A manifestação do governador foi apoiada pelo presidente do Tribunal de Justiça do Rio, desembargador Ricardo Rodrigues, que, conforme O Globo, em 16 de dezembro de 2023, “revogou (…), neste sábado, a liminar concedida pela juíza Lysya Maria da Rocha Mesquita, titular da 1ª Vara da Infância, da Juventude e do Idoso da Comarca da Capital. Nela, a magistrada determinou que o governo do estado e a prefeitura se abstenham de apreender ou conduzir crianças e adolescentes a delegacias ou a unidades de acolhimento, a não ser quando flagrados cometendo crimes. A medida fazia parte de ações preventivas da Operação Verão que reforça a segurança nas praias do Rio (sic).” Segue a reportagem: “O presidente do TJRJ também considerou que os casos de encaminhamento de adolescentes abordados à instituição de acolhimento não violam seu direito de ir e vir (…) A ação foi movida pelo Ministério Público que questionou a motivação das abordagens. O MP afirmou que, nos dias 25, 26, 29 e 30 de novembro e 2 e 3 de dezembro, a Operação Verão encaminhou 89 adolescentes para a Central de Recepção Adhemar Ferreira de Oliveira (Central Carioca), na Cidade Nova, após abordagem de agentes de segurança. Esses jovens, de acordo com a Promotoria, relataram que foram levados sem qualquer explicação e que a equipe técnica constatou motivo para o acolhimento de apenas um deles.”

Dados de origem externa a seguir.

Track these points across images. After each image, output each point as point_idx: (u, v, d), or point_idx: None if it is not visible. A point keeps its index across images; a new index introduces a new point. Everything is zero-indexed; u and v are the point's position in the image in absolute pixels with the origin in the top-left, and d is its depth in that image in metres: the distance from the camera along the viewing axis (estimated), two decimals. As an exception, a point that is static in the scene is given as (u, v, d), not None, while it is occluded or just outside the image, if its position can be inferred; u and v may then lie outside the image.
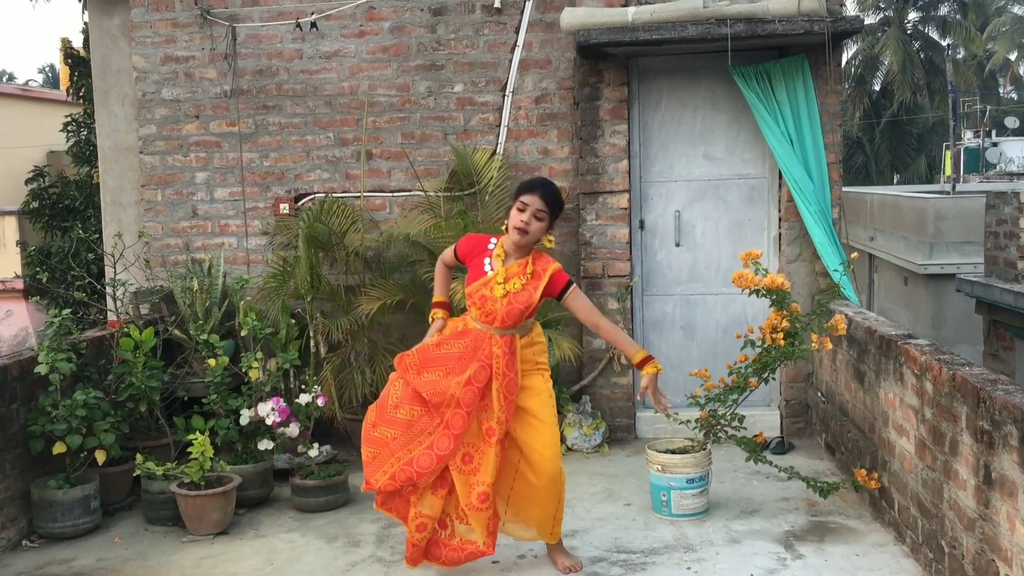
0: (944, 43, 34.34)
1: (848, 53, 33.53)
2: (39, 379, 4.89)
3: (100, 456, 4.96)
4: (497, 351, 3.98)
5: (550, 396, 4.13)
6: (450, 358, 4.03)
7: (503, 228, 4.09)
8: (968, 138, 32.43)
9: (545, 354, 4.21)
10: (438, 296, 4.34)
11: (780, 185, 6.26)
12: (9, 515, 4.75)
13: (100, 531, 4.96)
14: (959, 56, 35.73)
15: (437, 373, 4.02)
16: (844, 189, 6.47)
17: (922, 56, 34.02)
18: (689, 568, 4.28)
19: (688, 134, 6.39)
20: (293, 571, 4.38)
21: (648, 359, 4.05)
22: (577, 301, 4.09)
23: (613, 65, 6.19)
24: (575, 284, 4.12)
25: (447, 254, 4.32)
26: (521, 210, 3.96)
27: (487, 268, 4.05)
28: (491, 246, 4.11)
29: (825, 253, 5.98)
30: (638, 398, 4.03)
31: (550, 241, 4.07)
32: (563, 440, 6.08)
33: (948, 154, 24.06)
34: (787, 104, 6.05)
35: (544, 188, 4.02)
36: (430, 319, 4.30)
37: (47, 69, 50.29)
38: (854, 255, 5.48)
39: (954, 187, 18.01)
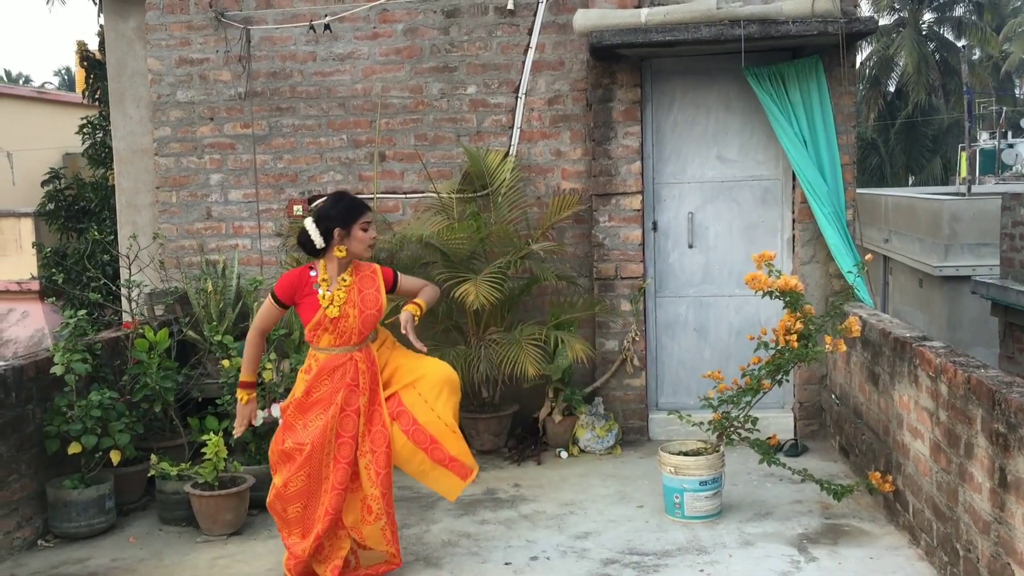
0: (960, 44, 34.16)
1: (863, 54, 33.38)
2: (55, 379, 4.92)
3: (115, 456, 4.99)
4: (362, 366, 4.09)
5: (416, 356, 4.26)
6: (323, 399, 4.07)
7: (338, 251, 4.03)
8: (984, 139, 32.27)
9: (391, 336, 4.32)
10: (247, 375, 4.22)
11: (794, 187, 6.24)
12: (25, 515, 4.78)
13: (115, 531, 4.99)
14: (975, 57, 35.52)
15: (318, 416, 4.06)
16: (858, 191, 6.45)
17: (937, 57, 33.82)
18: (702, 571, 4.26)
19: (701, 135, 6.38)
20: (306, 571, 4.39)
21: (416, 304, 4.20)
22: (407, 280, 4.29)
23: (626, 66, 6.18)
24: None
25: (265, 313, 4.16)
26: (366, 229, 4.09)
27: (321, 297, 4.03)
28: (313, 274, 4.10)
29: (839, 255, 5.96)
30: (402, 331, 4.14)
31: (340, 251, 4.07)
32: (576, 442, 6.08)
33: (963, 155, 23.93)
34: (801, 105, 6.03)
35: (365, 203, 4.18)
36: (240, 399, 4.23)
37: (63, 72, 50.62)
38: (868, 257, 5.46)
39: (970, 188, 17.90)
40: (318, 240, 4.03)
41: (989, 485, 3.55)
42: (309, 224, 4.05)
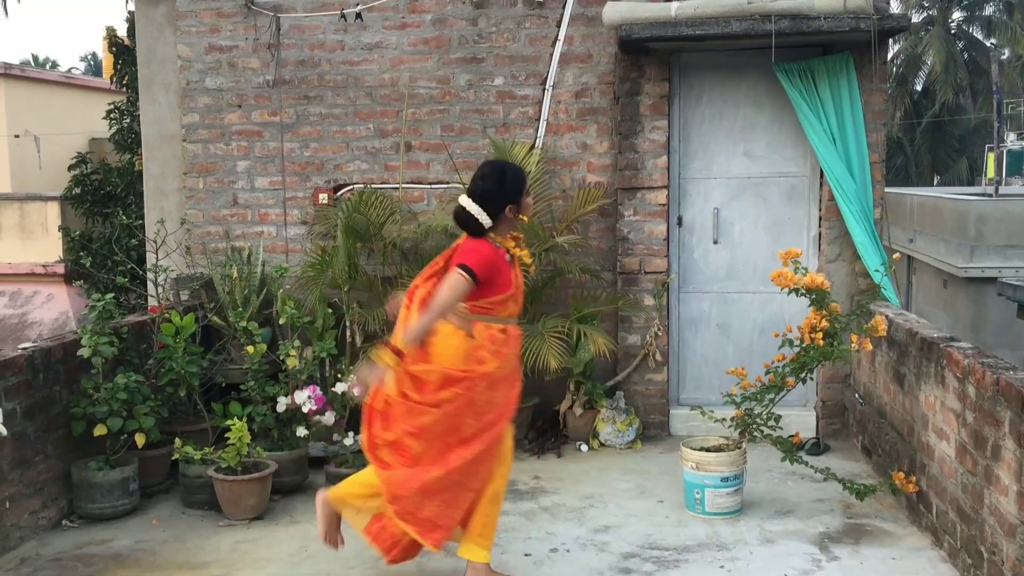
0: (989, 43, 33.77)
1: (890, 52, 33.08)
2: (81, 362, 4.97)
3: (139, 439, 5.03)
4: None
5: None
6: (509, 374, 3.96)
7: (514, 215, 3.89)
8: (1011, 140, 31.88)
9: None
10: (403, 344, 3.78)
11: (821, 184, 6.20)
12: (50, 495, 4.84)
13: (138, 513, 5.04)
14: (1004, 57, 35.11)
15: (505, 391, 3.93)
16: (884, 189, 6.40)
17: (966, 56, 33.45)
18: (722, 567, 4.26)
19: (729, 131, 6.34)
20: (327, 558, 4.42)
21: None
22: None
23: (654, 60, 6.16)
24: None
25: (459, 292, 3.71)
26: (529, 192, 4.03)
27: (508, 261, 3.95)
28: (498, 247, 3.89)
29: (866, 253, 5.92)
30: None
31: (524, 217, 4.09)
32: (596, 435, 6.08)
33: (991, 156, 23.66)
34: (830, 102, 5.98)
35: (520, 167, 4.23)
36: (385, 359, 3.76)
37: (89, 57, 50.92)
38: (896, 256, 5.42)
39: (997, 189, 17.72)
40: (486, 220, 3.82)
41: (1016, 488, 3.52)
42: (471, 205, 3.81)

Mas a escalada de ataques à equidade prosseguiu. O principal órgão de imprensa fluminense, O Globo, defendeu, em editorial, no dia 21 de dezembro, a decisão do governador e as ações policiais. Referindo-se aos princípios constitucionais e aos limites legais, o texto ponderava: “Todos esses aspectos devem ser levados em conta. Mas não se pode perder a noção da realidade.”

De que realidade se trata? A violência dos assaltos que vêm assustando sobretudo os moradores de Copacabana. Essa violência é real, é repulsiva, deve ser repelida, contida e previnida. Mas há outra realidade: a violação dos direitos de adolescentes negros e pobres, a humilhação arbitrária, a violência do bloqueio à livre circulação e da subjugação discriminatória -eles pagam não por crimes que perpetraram, mas porque têm a mesma cor e origem social de alguns dos perpetradores; eles pagam para que governo e polícias prestem contas a quem, com razão, cobra punição e controle, e ocupam o lugar dos verdadeiros culpados, que a polícia não identificou e não prendeu. Eles pagam pela incompetência das polícias.

Se há duas realidades a considerar, elas não são equivalentes e uma não serve para justificar a outra, porque deter aleatoriamente não constitui política de segurança, a violação racista da equidade não garante a segurança em Copacabana.